# Birthday Pompano



## Pompano Joe (Jan 28, 2009)

Got three today casting long. Two with shoulders, one smaller. Awesome birthday. Thank you Lord.


----------



## Bullshark (Mar 19, 2009)

Happy Birthday! We have yet to get the school down here but the fish we are getting are huge.


----------



## IWANNAGOFAST (Feb 15, 2013)

Awesome catch indeed. Fleas or shrimp?


----------



## bryansul (Mar 14, 2011)

nice, fleas right? water starting to calm down behind you, I am off Sun, Mon, so I plan to be down there working the water, ... and Thank the Lord is right on the money in my book


----------



## Captdroot (Jan 18, 2012)

*Great pics*

Send those pics to any northern news paper!

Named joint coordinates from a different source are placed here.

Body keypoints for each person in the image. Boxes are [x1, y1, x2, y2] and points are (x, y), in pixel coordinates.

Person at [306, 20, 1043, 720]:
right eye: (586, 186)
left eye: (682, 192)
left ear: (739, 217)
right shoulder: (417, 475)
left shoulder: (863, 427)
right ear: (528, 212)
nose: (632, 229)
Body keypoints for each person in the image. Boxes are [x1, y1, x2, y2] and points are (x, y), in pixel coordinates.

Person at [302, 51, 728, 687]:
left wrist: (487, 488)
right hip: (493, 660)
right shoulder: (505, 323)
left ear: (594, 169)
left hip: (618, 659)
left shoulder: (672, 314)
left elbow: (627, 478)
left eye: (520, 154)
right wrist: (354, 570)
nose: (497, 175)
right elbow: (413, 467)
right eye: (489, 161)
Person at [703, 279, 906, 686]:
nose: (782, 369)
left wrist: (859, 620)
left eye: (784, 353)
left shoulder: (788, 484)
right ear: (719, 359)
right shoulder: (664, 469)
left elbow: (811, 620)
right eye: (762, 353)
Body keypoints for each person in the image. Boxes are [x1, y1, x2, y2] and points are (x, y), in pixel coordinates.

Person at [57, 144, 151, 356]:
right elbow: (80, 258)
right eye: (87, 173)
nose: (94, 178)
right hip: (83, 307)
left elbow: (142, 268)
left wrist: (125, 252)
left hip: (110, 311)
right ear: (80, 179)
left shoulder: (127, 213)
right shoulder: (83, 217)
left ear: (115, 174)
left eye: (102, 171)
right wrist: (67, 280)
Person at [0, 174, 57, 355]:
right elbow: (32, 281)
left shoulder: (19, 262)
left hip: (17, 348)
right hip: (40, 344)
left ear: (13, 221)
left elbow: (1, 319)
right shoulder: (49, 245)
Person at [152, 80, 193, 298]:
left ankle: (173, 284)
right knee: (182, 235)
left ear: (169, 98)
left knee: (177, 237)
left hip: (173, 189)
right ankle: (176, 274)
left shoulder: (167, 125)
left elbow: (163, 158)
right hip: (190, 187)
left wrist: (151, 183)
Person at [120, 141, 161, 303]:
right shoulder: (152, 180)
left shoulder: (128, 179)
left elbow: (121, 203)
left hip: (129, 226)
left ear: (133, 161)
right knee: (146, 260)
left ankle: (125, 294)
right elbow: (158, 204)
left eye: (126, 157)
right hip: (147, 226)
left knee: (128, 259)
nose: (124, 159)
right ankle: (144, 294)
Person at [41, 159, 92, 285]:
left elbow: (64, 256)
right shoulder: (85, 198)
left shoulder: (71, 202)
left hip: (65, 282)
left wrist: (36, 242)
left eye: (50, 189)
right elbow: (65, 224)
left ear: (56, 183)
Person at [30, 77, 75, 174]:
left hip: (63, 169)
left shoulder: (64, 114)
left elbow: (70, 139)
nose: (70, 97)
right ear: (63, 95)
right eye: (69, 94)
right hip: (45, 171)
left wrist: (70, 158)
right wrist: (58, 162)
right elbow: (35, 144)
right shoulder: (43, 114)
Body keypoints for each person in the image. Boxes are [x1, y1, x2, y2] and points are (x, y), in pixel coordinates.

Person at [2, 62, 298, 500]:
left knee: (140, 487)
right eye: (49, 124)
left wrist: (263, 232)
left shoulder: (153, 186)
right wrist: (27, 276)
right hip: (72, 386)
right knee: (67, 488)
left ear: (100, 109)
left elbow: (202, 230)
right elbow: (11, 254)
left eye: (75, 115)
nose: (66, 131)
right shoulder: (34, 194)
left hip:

You'll be a star. 

That picture shows some nice looking water as well some nice B-day pompano. Good luck next time, looks like it will several days before that water will looks like that! No shorts either!


----------



## Chris V (Oct 18, 2007)

Beautimous! Happy birthday dude!


----------



## pompanostradamus (Oct 17, 2007)

Very nice fish. I think I'm going to change my birthday from October to late February.


----------



## Pompano Joe (Jan 28, 2009)

Shrimp, Shrimp and Shrimp! Had some beautiful fleas...but all shrimp today.


----------



## L Hull (Jan 19, 2011)

Awesome day!


----------



## Snatch it (Feb 17, 2009)

Way to go joe!!!!


----------



## jcallaham (Dec 13, 2009)

I missed it joe! decided to stay home and got skunked. Happy birthday and congrats on the catch


----------



## grey ghost (Jul 24, 2011)

great pic, dude that water looks awsome & the pomps!


----------



## Charlie2 (Oct 2, 2007)

*Happy Birthday*

Nice catch and Happy Birthday.

Jigs Rule! C2


----------



## DAWGONIT (Jan 16, 2009)

Pretty work Sir.
Thanks for sharing your success w/ us.

catch 'em up.

P.S. Happy Belated Birthday!!


----------